Will Pa. Lawmakers Again Debate Marriage Amendment?
Pennsylvania lawmakers have tabled a proposed constitutional amendment that would define marriage as a union between a man and a woman.
A scheduled vote on House Bill 1434 that state Rep. Daryl Metcalfe (R-Cranberry) introduced last May was pulled from the legislative agenda earlier this month without a vote. The measure would also eliminate all domestic partner benefits in the commonwealth.
Metcalfe has been recognized by the Pittsburgh Post-Gazette as the Legislature's "No. 1 Conservative." He supports the "Women's Right-to-Know Act" that would require any woman seeking an abortion to have an ultrasound and listen to the unborn child's heartbeat, a bill that would "outlaw" teachers from going on strike and a measure that would allow the use of deadly force oneself without question.

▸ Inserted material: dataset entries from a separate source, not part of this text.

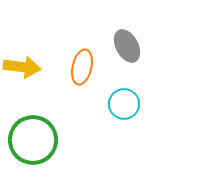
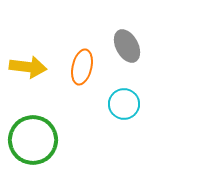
yellow arrow: moved 6 px right
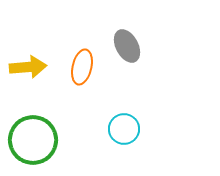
yellow arrow: rotated 12 degrees counterclockwise
cyan circle: moved 25 px down
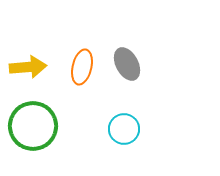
gray ellipse: moved 18 px down
green circle: moved 14 px up
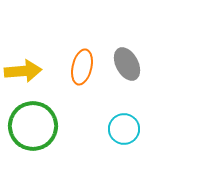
yellow arrow: moved 5 px left, 4 px down
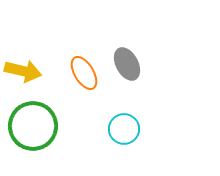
orange ellipse: moved 2 px right, 6 px down; rotated 44 degrees counterclockwise
yellow arrow: rotated 18 degrees clockwise
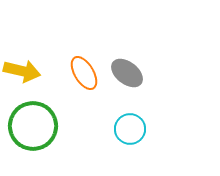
gray ellipse: moved 9 px down; rotated 24 degrees counterclockwise
yellow arrow: moved 1 px left
cyan circle: moved 6 px right
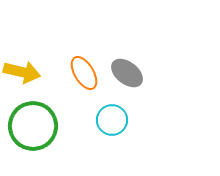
yellow arrow: moved 1 px down
cyan circle: moved 18 px left, 9 px up
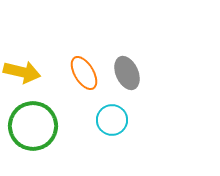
gray ellipse: rotated 28 degrees clockwise
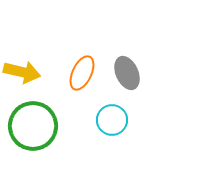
orange ellipse: moved 2 px left; rotated 56 degrees clockwise
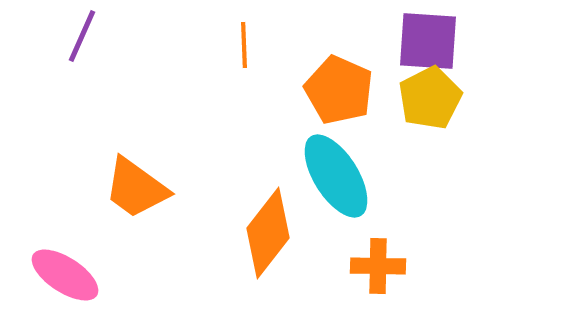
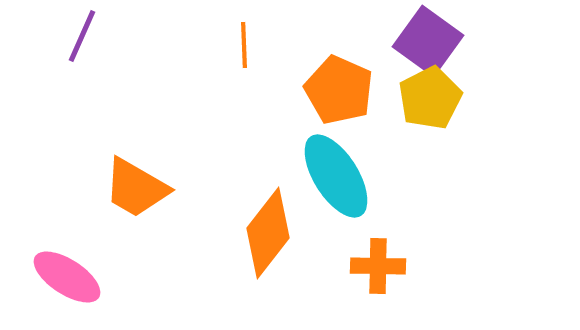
purple square: rotated 32 degrees clockwise
orange trapezoid: rotated 6 degrees counterclockwise
pink ellipse: moved 2 px right, 2 px down
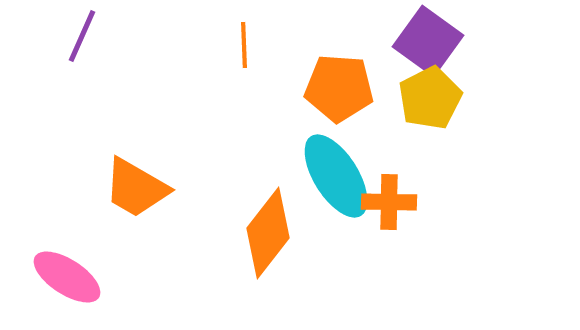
orange pentagon: moved 2 px up; rotated 20 degrees counterclockwise
orange cross: moved 11 px right, 64 px up
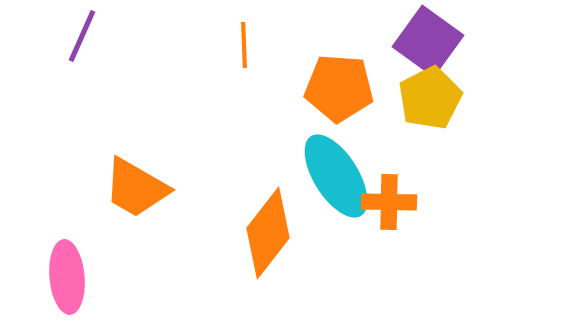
pink ellipse: rotated 52 degrees clockwise
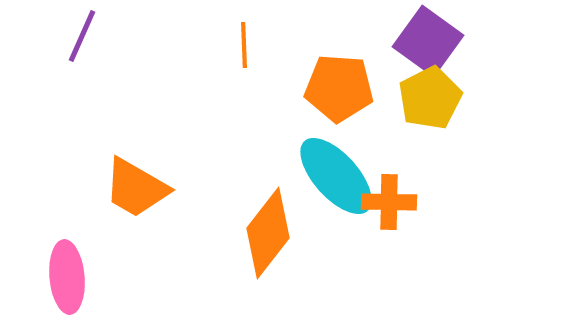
cyan ellipse: rotated 10 degrees counterclockwise
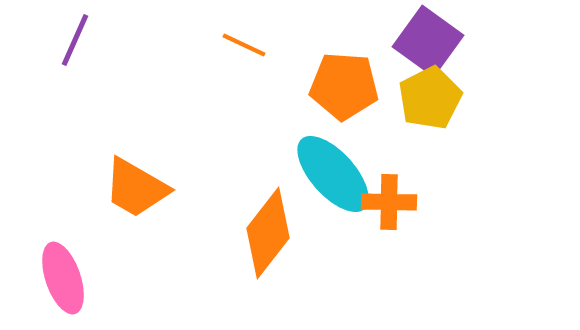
purple line: moved 7 px left, 4 px down
orange line: rotated 63 degrees counterclockwise
orange pentagon: moved 5 px right, 2 px up
cyan ellipse: moved 3 px left, 2 px up
pink ellipse: moved 4 px left, 1 px down; rotated 14 degrees counterclockwise
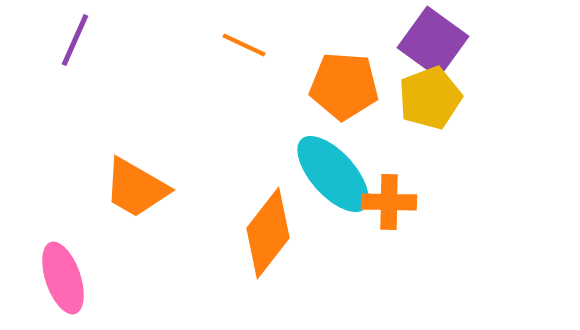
purple square: moved 5 px right, 1 px down
yellow pentagon: rotated 6 degrees clockwise
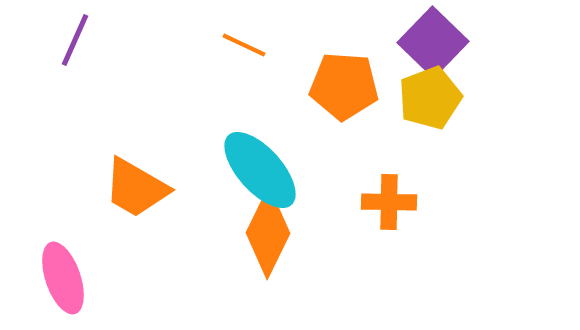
purple square: rotated 8 degrees clockwise
cyan ellipse: moved 73 px left, 4 px up
orange diamond: rotated 12 degrees counterclockwise
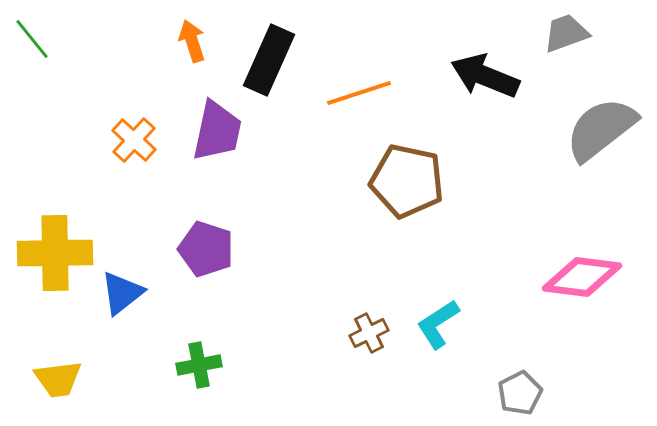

"I think it's redundant," said state Rep. Babette Josephs (D-Philadelphia) in reference to HB 1434. "I think it's being brought up only to stir up the troops, the extreme right-wing faction in Pennsylvania, which is small, but very vocal, and I don't think there is a need for it whatsoever."
Unsure of why the bill was tabled, Josephs believes a possible reason is because of the lack of consideration of the Democratic minority. "I believe it has to do with the fact that I insist on voicing the other point of view in (State Government) committee meetings," she said. "The chairman (Metcalfe) gets very impatient. He doesn't want to hear my members making arguments. He doesn't want to hear my members talking about voters not liking the extreme right-wing positions. He gets very impatient and wants to shut us up, and I will not allow him to do that."
In spite of this inaction, Josephs said that Metcalfe will reintroduce HB 1434.
"I think [the bill] will reappear," she said. "It is very likely with this composition of people in the House and the committee that it will pass."
Equality Pennsylvania is urging supporters to continue speaking with their legislators, explaining that amending the state's constitution to ban marriage for same-sex couples is bad government.
"This bill, quite frankly, is not called for," said Ted Martin, the group's executive director. "It's a part of the extreme agenda of Harrisburg currently. It's completely unnecessary. It has enormous hidden costs, probably $600,000 to $1,000,000 to advertise it."
Though many states surrounding Pennsylvania have passed either marriage equality or civil unions laws, Martin suggests that nuptials for gays and lesbians in the commonwealth are not likely in the foreseeable future.
"In a state like Pennsylvania where it's perfectly legal to fire someone for being gay it is a pretty enormous leap [to push same-sex marriage,]" he said, noting that the Legislature has never taken a proactive vote on any pro-LGBT proposals, let alone nuptials for gays and lesbians. "The Pennsylvanian legislature has never done anything in support of the LGBT community. There is no politician out there that really are willing to strongly fight for this issue."
Adrian Shanker, president of the Equality Pennsylvania Board of Directors, echoed Martin's criticisms.
"[This amendment] creates zero jobs," he said. "This is what fair-minded legislatures need to understand... It's very important that people continue to talk to their legislators, continue to call their offices and tell them, 'Kill this bill.' Make sure that this bill does not see the light of day, because the current state legislature in Pennsylvania has no qualms about passing bad government bills."
Shanker noted that more than 50 percent of Pennsylvanians now support marriage for same-sex couples.
"It's 2012; it's time for some members of our state Legislature to wake up and smell the new millennium and realize the time for passing draconian bills has passed a long time ago," he said. "Right now is the time where they need to start trying to pass bills that create jobs, safe livable communities and that creates equal rights for the LGBT community instead of taking away those rights from a minority constituent group."
Shanker further argued that the proposed amendment will negatively impact the LGBT community and the state as a whole.
"It sends a message to LGBT youth that they live in a state that does not respect who they are, and it makes it significantly harder to encourage people to relocate people to Pennsylvania for a job," he said. "If you're a business who values their employees, you wouldn't ask them to move to a state who doesn't respect who they are-marriage is already illegal for same-sex couples in Pennsylvania. This law doesn't change that. It only makes sure that the LGBT community knows that they are less than equal."
Metcalfe was unavailable for comment.